■ Passage shown ■
▼▼▼

The second revolution enabled information everywhere, at all times – the mobile era. 9 in 10 U.S. adults use a cell phone – majority are now smartphones.
The third revolution, which I think we are still experiencing, is about connecting people – the social era.
Here’s an essential point: It is not access to information, but access to each other that is going to make all the difference, in every industry, including health care, in the coming decade. Seven in ten U.S. adults use social platforms such as Facebook, Twitter, and LinkedIn.
The early stages of the internet cracked open the funnel of information and allowed it to flow more freely to the people who need it. How might we expand on this? How might we recognize the experts who are not on any research institution’s organizational chart but who have wisdom to share about clinical trials? How might we listen, respectfully, to patient and caregiver voices on social media?
The upward trajectory of these trend lines make change seem inevitable. But there is still resistance to using all the tools available to us, both on the part of professionals and lay people. We should not be surprised by this hesitation. After all, social media may seem alien to them. To quote Alan Kay: Technology is anything invented after you were born. People judge the present using yardsticks of the past. They need to be convinced that social media is key to their work. Let’s forgive them, because we are kind. But let’s change their minds.

▲▲▲

■ Listed entries ■
▼▼▼

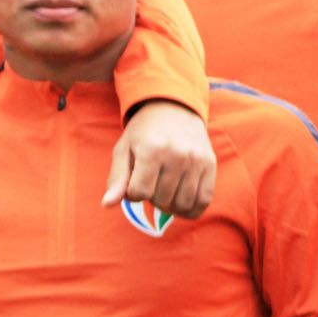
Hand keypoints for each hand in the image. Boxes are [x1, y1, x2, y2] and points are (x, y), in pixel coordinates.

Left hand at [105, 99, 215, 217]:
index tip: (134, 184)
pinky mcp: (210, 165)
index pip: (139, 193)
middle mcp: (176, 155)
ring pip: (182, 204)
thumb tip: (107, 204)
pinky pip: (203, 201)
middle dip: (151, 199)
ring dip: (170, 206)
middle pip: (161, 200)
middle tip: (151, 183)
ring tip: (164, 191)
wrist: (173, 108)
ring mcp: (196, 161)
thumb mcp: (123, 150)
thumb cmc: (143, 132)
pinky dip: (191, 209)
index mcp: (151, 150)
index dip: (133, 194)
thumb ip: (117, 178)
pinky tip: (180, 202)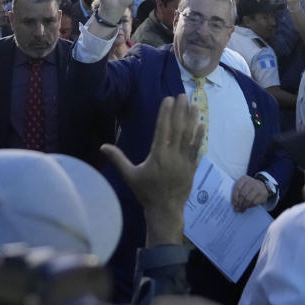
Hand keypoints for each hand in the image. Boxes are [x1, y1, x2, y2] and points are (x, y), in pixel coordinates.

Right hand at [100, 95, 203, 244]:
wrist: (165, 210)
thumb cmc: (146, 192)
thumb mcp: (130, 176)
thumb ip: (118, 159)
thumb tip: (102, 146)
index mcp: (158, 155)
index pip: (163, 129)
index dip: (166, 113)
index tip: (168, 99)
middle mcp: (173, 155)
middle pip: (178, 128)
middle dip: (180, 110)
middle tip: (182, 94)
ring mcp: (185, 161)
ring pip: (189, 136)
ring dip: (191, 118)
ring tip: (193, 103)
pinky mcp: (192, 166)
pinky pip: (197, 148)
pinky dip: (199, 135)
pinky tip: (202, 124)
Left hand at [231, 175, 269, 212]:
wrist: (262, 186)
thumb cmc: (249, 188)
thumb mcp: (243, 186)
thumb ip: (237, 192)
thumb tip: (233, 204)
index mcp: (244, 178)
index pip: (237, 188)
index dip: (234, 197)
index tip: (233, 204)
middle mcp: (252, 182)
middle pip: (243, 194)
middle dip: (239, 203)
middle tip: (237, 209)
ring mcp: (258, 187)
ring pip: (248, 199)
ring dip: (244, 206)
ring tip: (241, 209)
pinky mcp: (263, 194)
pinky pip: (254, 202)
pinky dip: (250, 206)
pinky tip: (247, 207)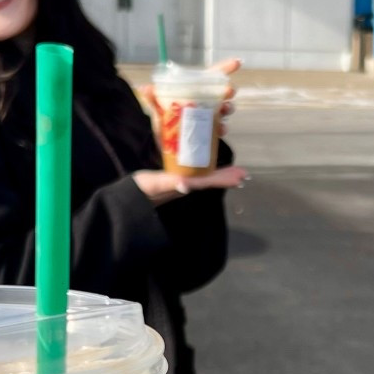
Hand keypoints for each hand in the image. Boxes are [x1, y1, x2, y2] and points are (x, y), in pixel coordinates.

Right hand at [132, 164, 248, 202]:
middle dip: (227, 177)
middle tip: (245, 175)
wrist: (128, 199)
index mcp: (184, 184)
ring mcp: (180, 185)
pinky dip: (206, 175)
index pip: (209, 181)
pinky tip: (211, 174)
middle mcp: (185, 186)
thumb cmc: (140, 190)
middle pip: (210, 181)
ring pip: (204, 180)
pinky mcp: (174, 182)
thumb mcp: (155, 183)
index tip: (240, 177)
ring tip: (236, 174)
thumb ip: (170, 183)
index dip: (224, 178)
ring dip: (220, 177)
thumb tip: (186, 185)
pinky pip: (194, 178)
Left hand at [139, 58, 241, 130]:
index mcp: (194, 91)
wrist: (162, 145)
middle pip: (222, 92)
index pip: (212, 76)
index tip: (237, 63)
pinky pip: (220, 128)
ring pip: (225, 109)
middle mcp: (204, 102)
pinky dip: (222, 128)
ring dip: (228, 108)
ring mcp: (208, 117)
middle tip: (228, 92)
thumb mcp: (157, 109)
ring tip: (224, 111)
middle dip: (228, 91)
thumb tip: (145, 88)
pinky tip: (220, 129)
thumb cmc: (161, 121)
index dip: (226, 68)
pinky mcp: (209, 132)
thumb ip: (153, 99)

▲▲▲
▼▼▼

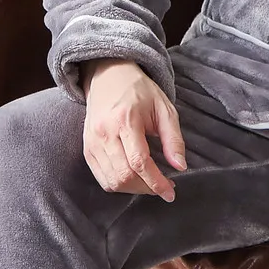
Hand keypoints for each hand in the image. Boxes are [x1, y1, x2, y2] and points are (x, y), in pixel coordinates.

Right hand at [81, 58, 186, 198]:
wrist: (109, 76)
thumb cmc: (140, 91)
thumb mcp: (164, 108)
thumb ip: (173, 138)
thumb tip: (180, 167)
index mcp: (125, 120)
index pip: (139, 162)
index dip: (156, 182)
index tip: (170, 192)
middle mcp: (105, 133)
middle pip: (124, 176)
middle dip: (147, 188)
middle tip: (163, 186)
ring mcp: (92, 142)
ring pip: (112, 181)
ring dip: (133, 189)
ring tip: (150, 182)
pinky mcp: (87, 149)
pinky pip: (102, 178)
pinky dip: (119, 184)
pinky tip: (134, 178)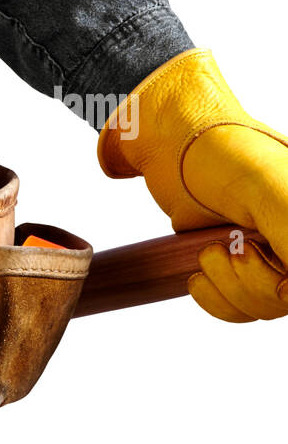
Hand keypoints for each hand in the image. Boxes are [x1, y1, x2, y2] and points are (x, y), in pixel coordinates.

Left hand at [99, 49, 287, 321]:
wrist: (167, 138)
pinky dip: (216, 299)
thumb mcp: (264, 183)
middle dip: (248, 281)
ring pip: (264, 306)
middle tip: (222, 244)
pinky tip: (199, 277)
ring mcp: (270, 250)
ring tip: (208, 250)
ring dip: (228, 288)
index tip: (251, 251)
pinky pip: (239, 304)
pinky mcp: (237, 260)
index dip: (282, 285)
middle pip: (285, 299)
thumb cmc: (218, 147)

▲▲▲

■ Work order ■
List every social platform named in the passage about the mobile and social eras.

■ Answer box ■
Facebook, Twitter, LinkedIn